Мы живо выбрались из будки и заняли свои места. Памела металась по загону, и было видно, что ей не по себе. Наконец она вырыла неглубокую ямку и села в нее, прислонившись спиной к ограде, причем хвост лежал на земле у нее между ног. Некоторое время она пребывала в такой позе, потом ей, очевидно, опять стало не по себе, потому что она легла на бок и полежала так несколько секунд, после чего встала. Попрыгав, она вернулась к ямке и уселась в прежней позе. Тот факт, что на нее были направлены дуговые лампы, две кинокамеры и глаза десятка зрителей, ее нисколько не смущал.
— Пожалуй, пора пускать камеры, — сказал Джефф.
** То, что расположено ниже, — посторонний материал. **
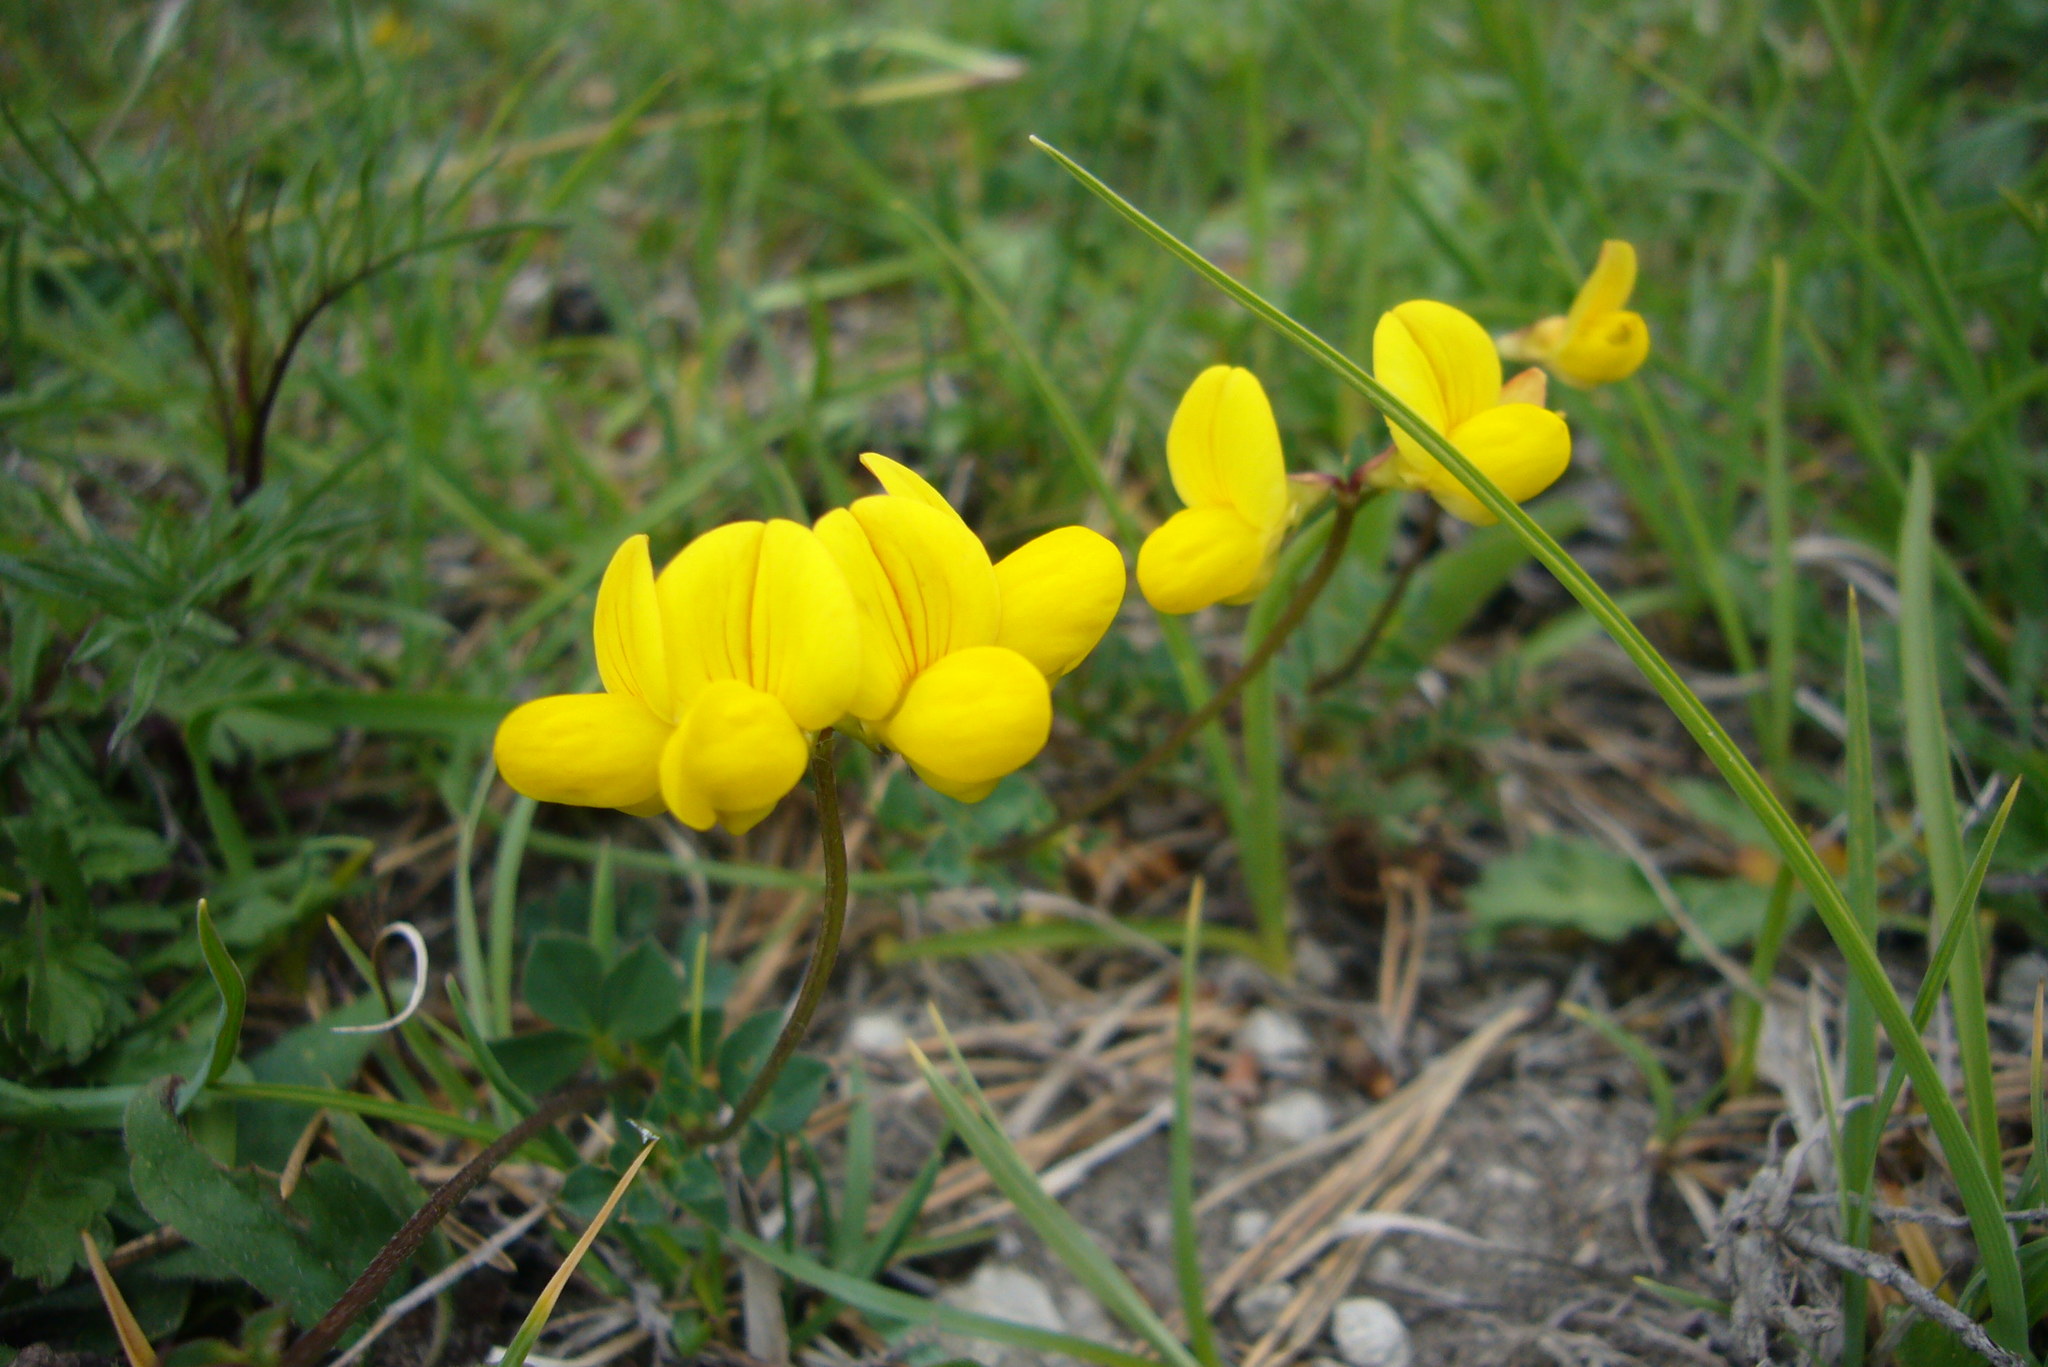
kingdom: Plantae
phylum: Tracheophyta
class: Magnoliopsida
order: Fabales
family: Fabaceae
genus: Lotus
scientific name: Lotus corniculatus
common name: Common bird's-foot-trefoil
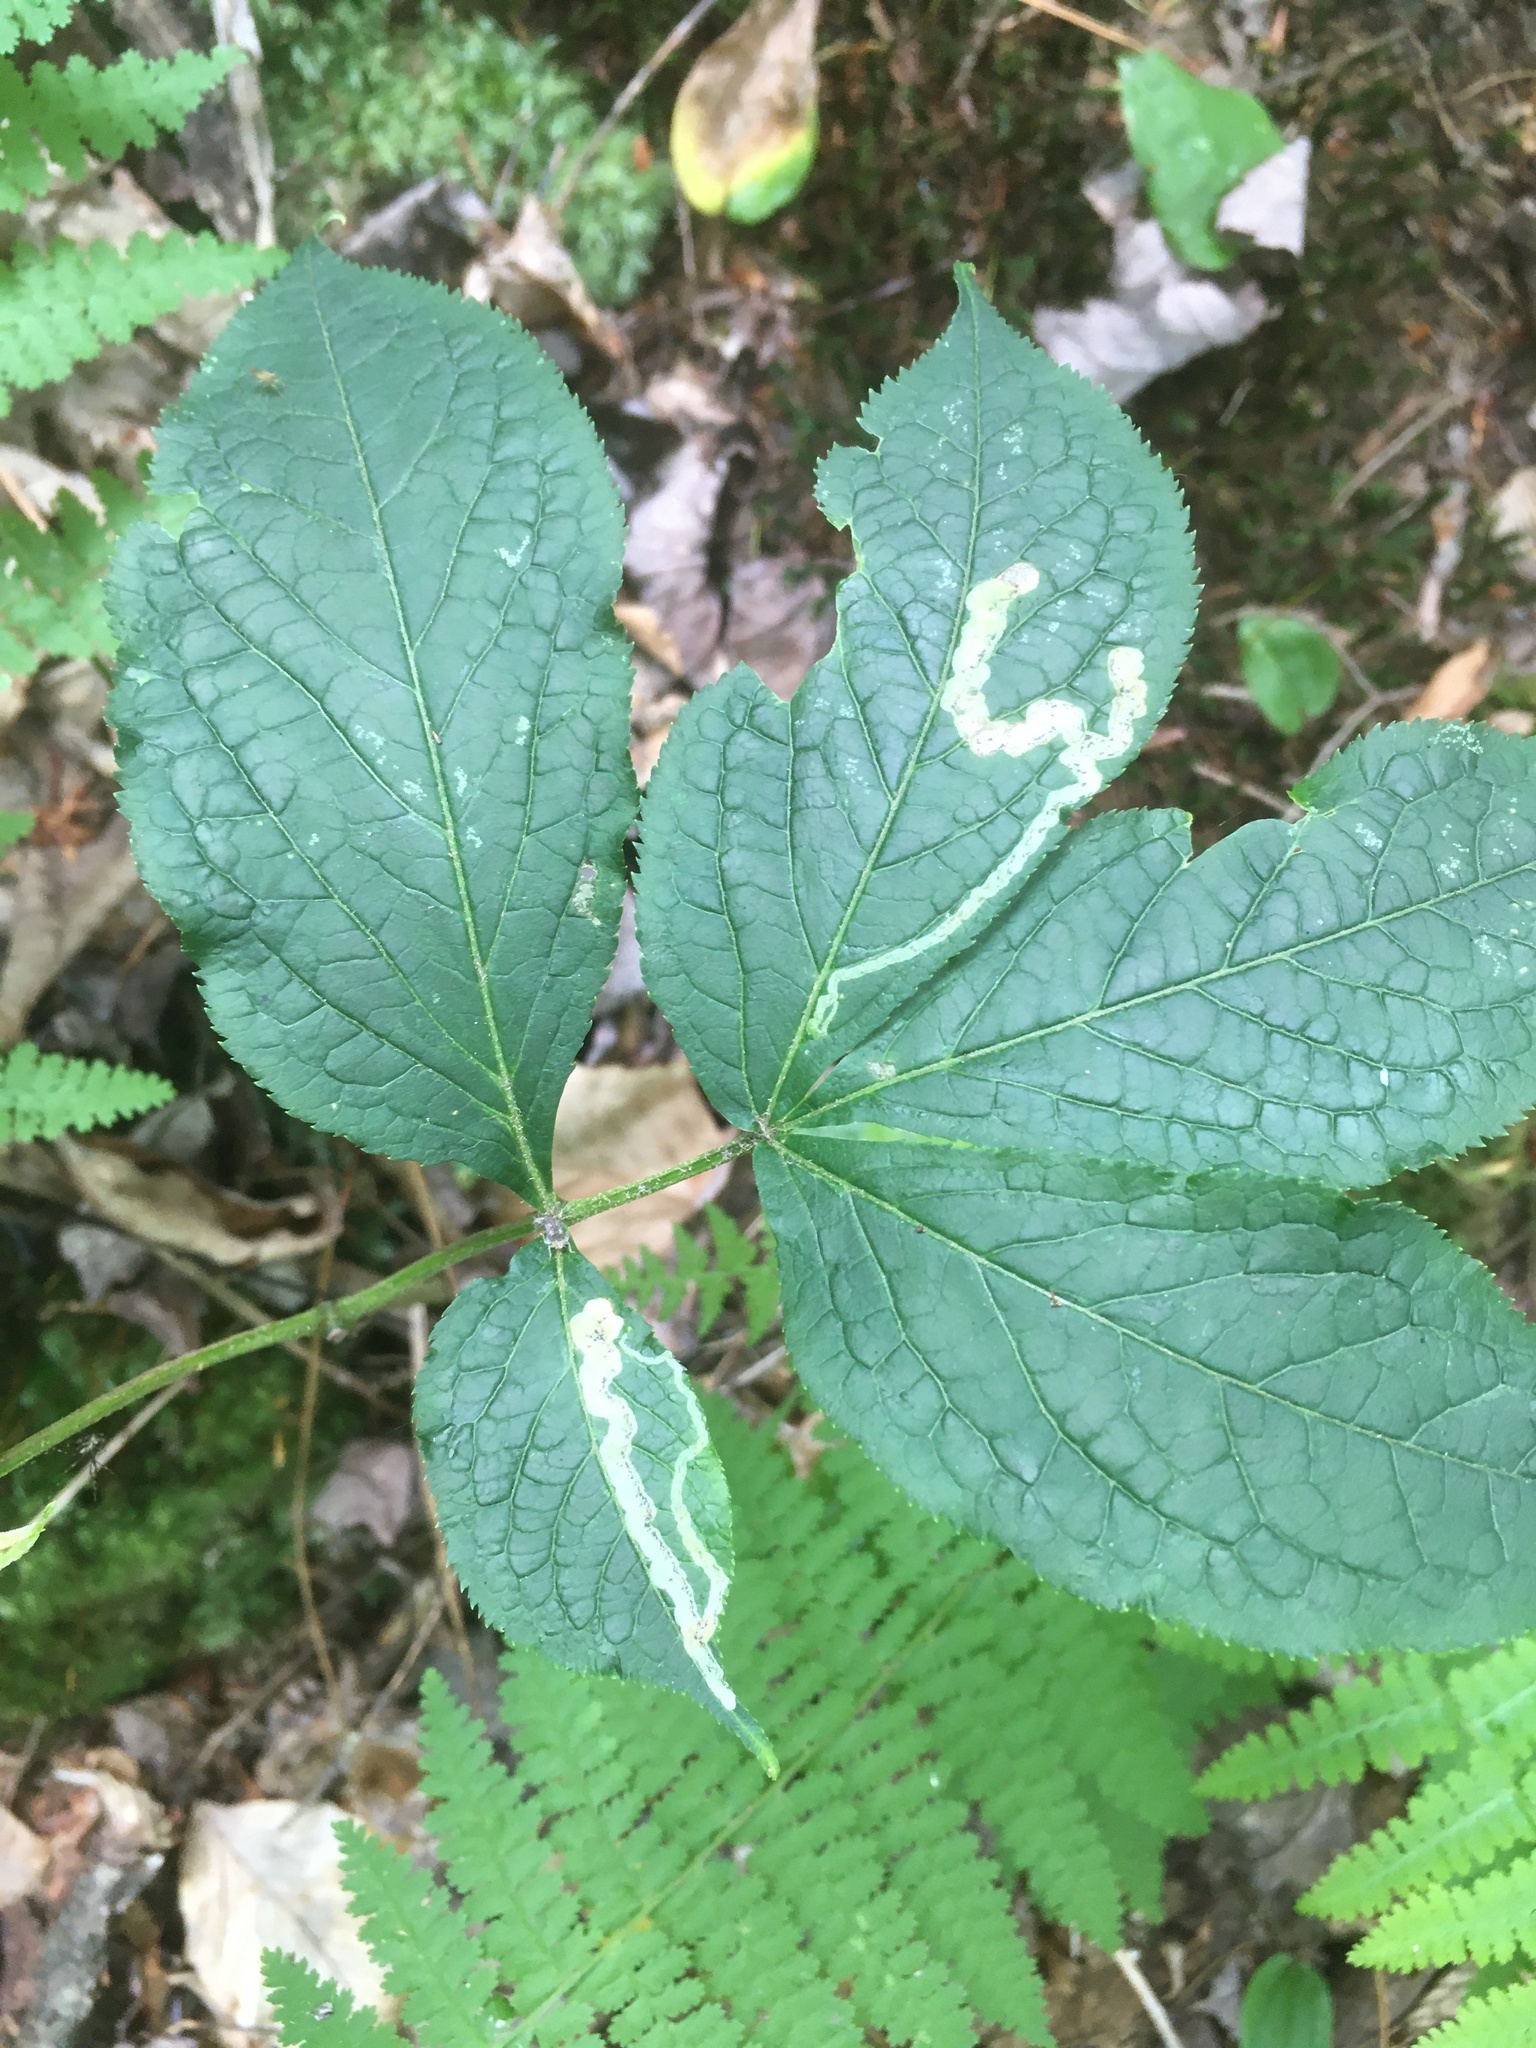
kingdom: Animalia
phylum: Arthropoda
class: Insecta
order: Diptera
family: Agromyzidae
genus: Phytomyza
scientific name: Phytomyza aralivora
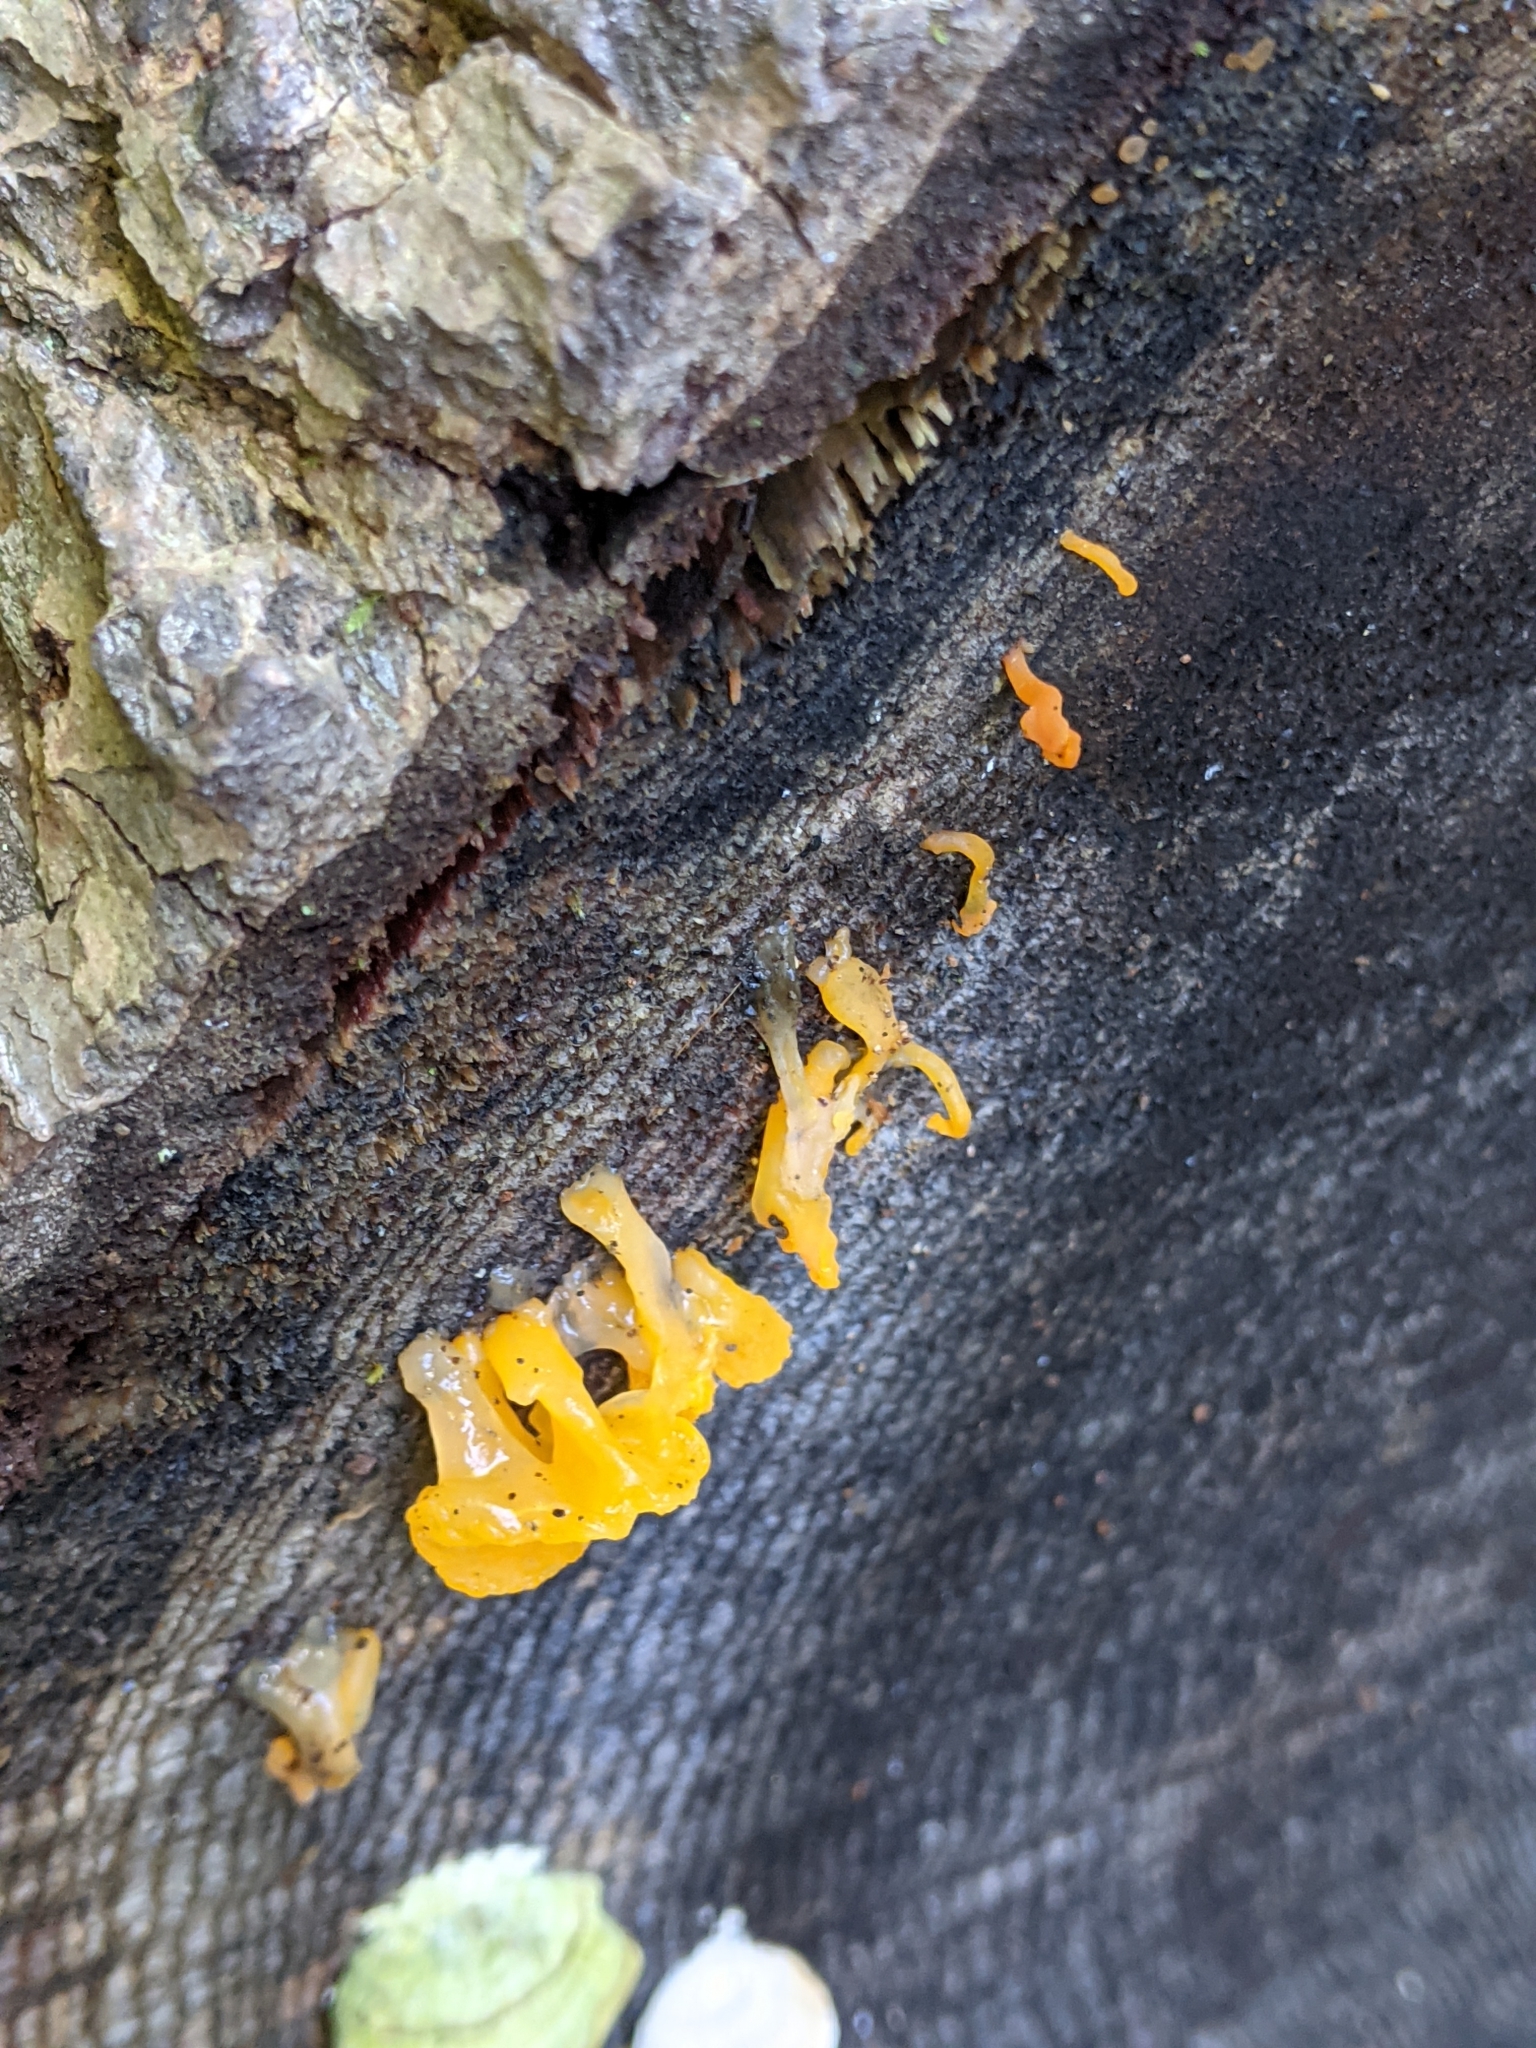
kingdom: Fungi
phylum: Basidiomycota
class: Dacrymycetes
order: Dacrymycetales
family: Dacrymycetaceae
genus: Dacrymyces
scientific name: Dacrymyces spathularius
Обе камеры застрекотали, и в ту же секунду, как по сигналу, появился на свет детеныш. Он упал на хвост Памелы и остался лежать там — розовато-белый поблескивающий шарик не больше первого сустава моего мизинца. Я примерно знал, что увижу, и все-таки за все годы, что мне приходится наблюдать животных, редко доводилось видеть такое удивительное и поистине невероятное зрелище. По существу, перед нами был зародыш — ведь со времени зачатия прошло всего тридцать три дня. Абсолютно слепой, аккуратно сложенные вместе задние ножки совсем не действуют — в таком состоянии кенгуренок был исторгнут на свет Божий, а тут ему еще предстояло взбираться вверх по обросшему шерстью животу матери и отыскивать вход в сумку. Напрашивалось сравнение с безногим слепцом, карабкающимся сквозь густой лес к вершине Эвереста, тем более что малыш не получал никакой помощи от Памелы. Мы установили (и наш фильм может это подтвердить), что мать (вопреки распространенным утверждениям) не облизывает шерсть, чтобы проложить дорожку для детеныша. Как только кенгуренок родился, он, причудливо, почти по-рыбьи, извиваясь, покинул хвост и начал пробираться вверх сквозь шерсть. Памела не уделяла ему никакого внимания. Нагнувшись, она вылизала низ живота и хвост, потом принялась наводить чистоту позади ползущего малыша, который, очевидно, оставлял на шерсти влажный след. Несколько раз ее язык задел детеныша, но я уверен, что это было чисто случайно, а не намеренно.
Медленно и упорно пульсирующий розовый шарик прокладывал себе путь сквозь густой мех. От рождения малыша до того момента, когда он достиг края сумки, прошло около десяти минут. Существо весом всего в какой-нибудь грамм (вес пяти-шести булавок!) сумело одолеть такой подъем — это само по себе было чудом, но ведь ему надо было решить еще одну задачу. Выводковая сумка не уступает по размерам большой дамской сумке, и такую огромную площадь, да еще обросшую мехом, лилипутик должен был обследовать, чтобы найти сосок. Этот поиск длится до двадцати минут. Стоит детенышу захватить ртом сосок, как последний сразу разбухает так, что кенгуренок прочно пристает к нему — настолько прочно, что если вы попробуете оторвать его от соска, нежные ткани рта кенгуренка будут изранены в кровь. Кстати, видимо, поэтому возникло совершенно ошибочное представление, будто детеныши кенгуру рождаются «из соска», иначе говоря, отпочковываются от него.
Но вот наконец малыш перевалил через край выводковой сумки и скрылся внутри; можно было останавливать камеры и выключать свет с сознанием, что нами сняты замечательные, уникальные кадры. Крис и Джим были в восторге. Это и в самом деле было незабываемое зрелище. и я уверен, что даже самый закоренелый враг кенгуру из числа овцеводов был бы восхищен непреклонной решимостью, с какой детеныш выполнил геркулесов труд. Его произвели на свет недоразвитым и вынудили совершить столь тяжкое восхождение — так неужели он не заслужил права спокойно жить в своей выстланной мехом колыбели с центральным отоплением и встроенным молочным баром? Я от души надеюсь, что исследования Гарри Фрита, Джеффа Шермена и их товарищей позволят спасти самое крупное среди сумчатых от полного истребления.